Westerners are fascinated with China. A country of thousands of years of history who has witnessed foreign invasions, civil wars and a bloody cultural revolution. Yet, despite its flaws, it has not been assimilated by another great power. All these challenges have made China a force to reckon with in the Orient. Yet, it is still a country shrouded in mystery. It’s a country of contradictions yesterday, today and tomorrow. What has taken place in China in the last two decades is nothing short of an economic miracle for a country whose political philosophy borrows from the Marxism-Leninism playbook. That surreal rise from poverty to a powerful economy has opened up the world to Chinese citizens. It was not an overnight success, but a gradual transition starting with the arrival of American chains such as KFC and McDonald’s before more multinational companies saw the same opportunities in China. Success, however, has come with costs.

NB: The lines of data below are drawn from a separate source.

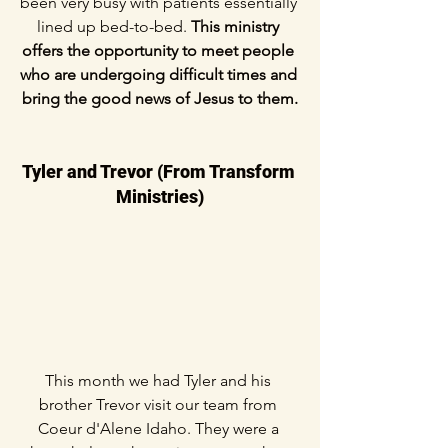
been very busy with patients essentially 
lined up bed-to-bed. 
This ministry 
offers the opportunity to meet people 
who are undergoing difficult times and 
bring the good news of Jesus to them.
Tyler and Trevor (From Transform 
Ministries)
This month we had Tyler and his 
brother Trevor visit our team from 
Coeur d'Alene Idaho. They were a 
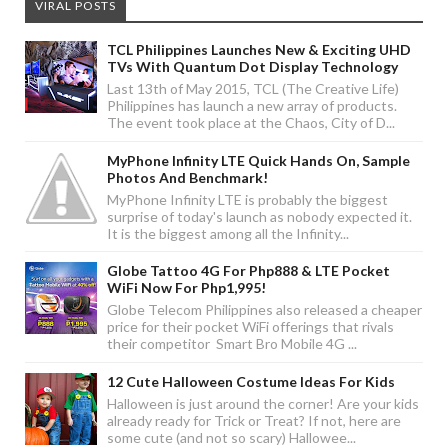
VIRAL POSTS
TCL Philippines Launches New & Exciting UHD
TVs With Quantum Dot Display Technology
Last 13th of May 2015, TCL (The Creative Life)
Philippines has launch a new array of products.
The event took place at the Chaos, City of D...
MyPhone Infinity LTE Quick Hands On, Sample
Photos And Benchmark!
MyPhone Infinity LTE is probably the biggest
surprise of today's launch as nobody expected it.
It is the biggest among all the Infinity...
Globe Tattoo 4G For Php888 & LTE Pocket
WiFi Now For Php1,995!
Globe Telecom Philippines also released a cheaper
price for their pocket WiFi offerings that rivals
their competitor Smart Bro Mobile 4G ...
12 Cute Halloween Costume Ideas For Kids
Halloween is just around the corner! Are your kids
already ready for Trick or Treat? If not, here are
some cute (and not so scary) Hallowee...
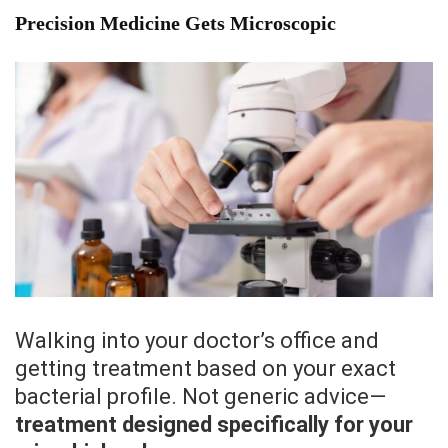
Precision Medicine Gets Microscopic
Walking into your doctor’s office and
getting treatment based on your exact
bacterial profile. Not generic advice—
treatment designed specifically for your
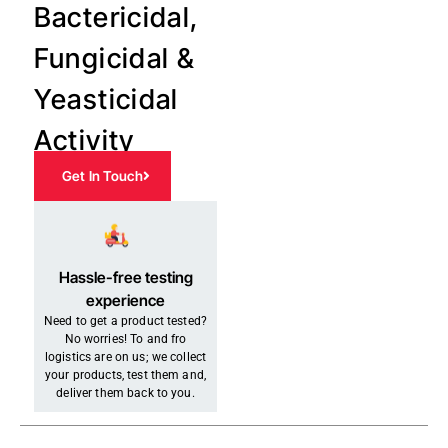
Bactericidal,
Fungicidal &
Yeasticidal
Activity
Get In Touch
Hassle-free testing
experience
Need to get a product tested?
No worries! To and fro
logistics are on us; we collect
your products, test them and,
deliver them back to you.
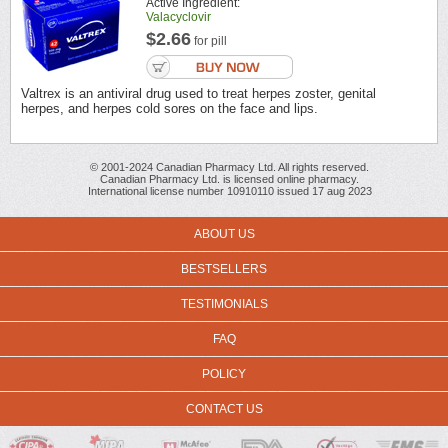
Active Ingredient:
Valacyclovir
$2.66
for pill
Valtrex is an antiviral drug used to treat herpes zoster, genital
herpes, and herpes cold sores on the face and lips.
© 2001-2024 Canadian Pharmacy Ltd. All rights reserved.
Canadian Pharmacy Ltd. is licensed online pharmacy.
International license number 10910110 issued 17 aug 2023
ABOUT US
BESTSELLERS
TESTIMONIALS
FAQ
POLICY
CONTACT US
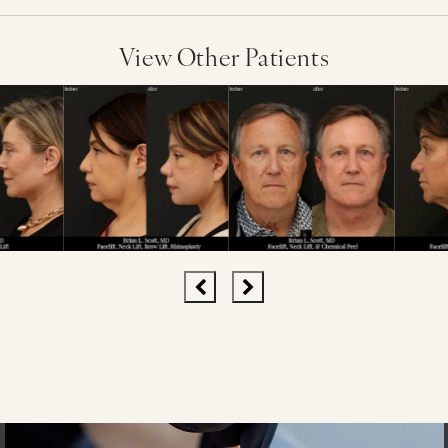
View Other Patients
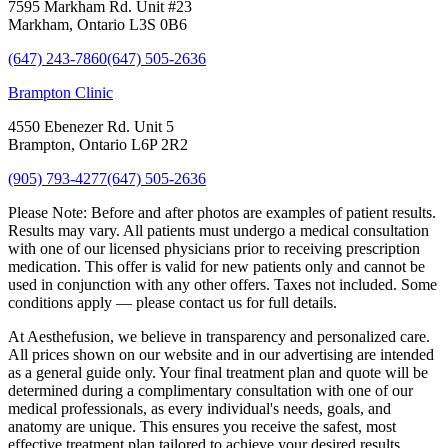
7595 Markham Rd. Unit #23
Markham, Ontario L3S 0B6
(647) 243-7860
(647) 505-2636
Brampton Clinic
4550 Ebenezer Rd. Unit 5
Brampton, Ontario L6P 2R2
(905) 793-4277
(647) 505-2636
Please Note:
Before and after photos are examples of patient results.
Results may vary. All patients must undergo a medical consultation
with one of our licensed physicians prior to receiving prescription
medication. This offer is valid for new patients only and cannot be
used in conjunction with any other offers. Taxes not included. Some
conditions apply — please contact us for full details.
At Aesthefusion, we believe in transparency and personalized care.
All prices shown on our website and in our advertising are intended
as a general guide only. Your final treatment plan and quote will be
determined during a complimentary consultation with one of our
medical professionals, as every individual's needs, goals, and
anatomy are unique. This ensures you receive the safest, most
effective treatment plan tailored to achieve your desired results.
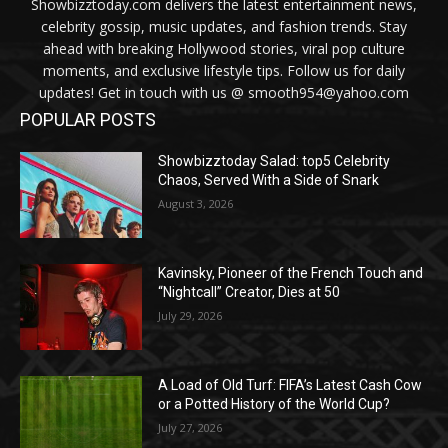
Showbizztoday.com delivers the latest entertainment news,
celebrity gossip, music updates, and fashion trends. Stay
ahead with breaking Hollywood stories, viral pop culture
moments, and exclusive lifestyle tips. Follow us for daily
updates! Get in touch with us @ smooth954@yahoo.com
POPULAR POSTS
Showbizztoday Salad: top5 Celebrity
Chaos, Served With a Side of Snark
August 3, 2026
Kavinsky, Pioneer of the French Touch and
“Nightcall” Creator, Dies at 50
July 29, 2026
A Load of Old Turf: FIFA’s Latest Cash Cow
or a Potted History of the World Cup?
July 27, 2026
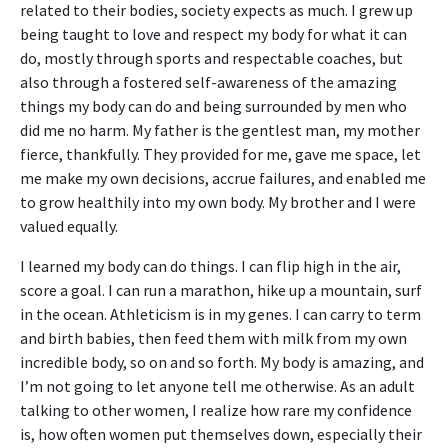
related to their bodies, society expects as much. I grew up
being taught to love and respect my body for what it can
do, mostly through sports and respectable coaches, but
also through a fostered self-awareness of the amazing
things my body can do and being surrounded by men who
did me no harm. My father is the gentlest man, my mother
fierce, thankfully. They provided for me, gave me space, let
me make my own decisions, accrue failures, and enabled me
to grow healthily into my own body. My brother and I were
valued equally.
I learned my body can do things. I can flip high in the air,
score a goal. I can run a marathon, hike up a mountain, surf
in the ocean. Athleticism is in my genes. I can carry to term
and birth babies, then feed them with milk from my own
incredible body, so on and so forth. My body is amazing, and
I’m not going to let anyone tell me otherwise. As an adult
talking to other women, I realize how rare my confidence
is, how often women put themselves down, especially their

It has been almost 20 years since my last visit to China. I was born in China but at the time of my birth, China was still closed to the rest of the world but thankfully my parents made the decision to move to Japan before finally settling in Canada. I don’t remember much of China. But photos of my parents’ generation show a life in simpler times, before the age of landlines (of course when many parts of the world like Japan already had Walkmans; remember those?) and when women were banned from wearing makeup not by law but through a culture of fear. I only saw black and white photos from my parents’ days and that was even when my dad was lucky enough to have a Leica camera, truly a luxury available to a lucky few. On my trip to Shanghai almost 20 years ago, I was already struck by the change around me. There were gleaming towers soaring into the sky and fancy restaurants just waiting for the next wealthy customer. There were symbols of capitalism all around me. But the China of 1999 is still a world behind the China of 2017. There were no smartphones or laptops and driving European cars was still a pipe dream for many. The China of 2017 is in the era of Apple, when everyone aspires to not just fancy phones, but high-end European cars and trips to Paris and even Banff, Canada. The remarkable achievements of China in the last 20 years, however, have created a moral vacuum in the society. The rise from poverty to riches has driven people to succeed at all costs, but to the detriment of spiritual and moral growth.
I often participate on China’s famous social network called WeChat. Just about every person with roots in China has been lured into its orbit. It is also a fun platform to witness the current thinking of Chinese people. In conversations with my Chinese relatives, I find that most of the conversations revolve around a few topics: fancy trips, food, big-ticket items like cars and real estate. It is a different kind of dynamic from say Facebook, where ideas and viewpoints are actively exchanged. Because social networks are monitored closely by the state, Chinese people are prohibited from discussing weighty ideas that might offend the government. In an environment that discourages critical thinking, maybe the safest route is to resort to the trivial things of everyday life like name brands and vacations etc. I think I am at a point of making an exit from WeChat. Why am I leaving WeChat but not Facebook? Facebook is where all kinds of ideas are discussed and passionately debated; any follower of a newspaper can attest to the cascading effect of comments to a news article. It’s fun, exciting and challenges the mind. What does WeChat offer me? More photos of people boasting their latest bakery inventions and their adventure at the Ritz-Carlton.
China’s incredible economic trajectory has come with enormous costs. It has created a culture of materialism and yearning for status and power. It is the direct result of being catapulted from the iron-fist rule of Mao to a country with G20 status.
The surrealism of it is all too much to take in within only three decades. China is a country with much to offer the world; its resilience and rich history are at the root of my fascination as well as many others’. But if WeChat is any guide to the future trajectory of China, we learn that a miraculous growth has a dark side. Perhaps, it’s because China has never really let go of its authoritarian rule, and this obsession with economic prosperity at all costs is just a reflection of this control over its citizens.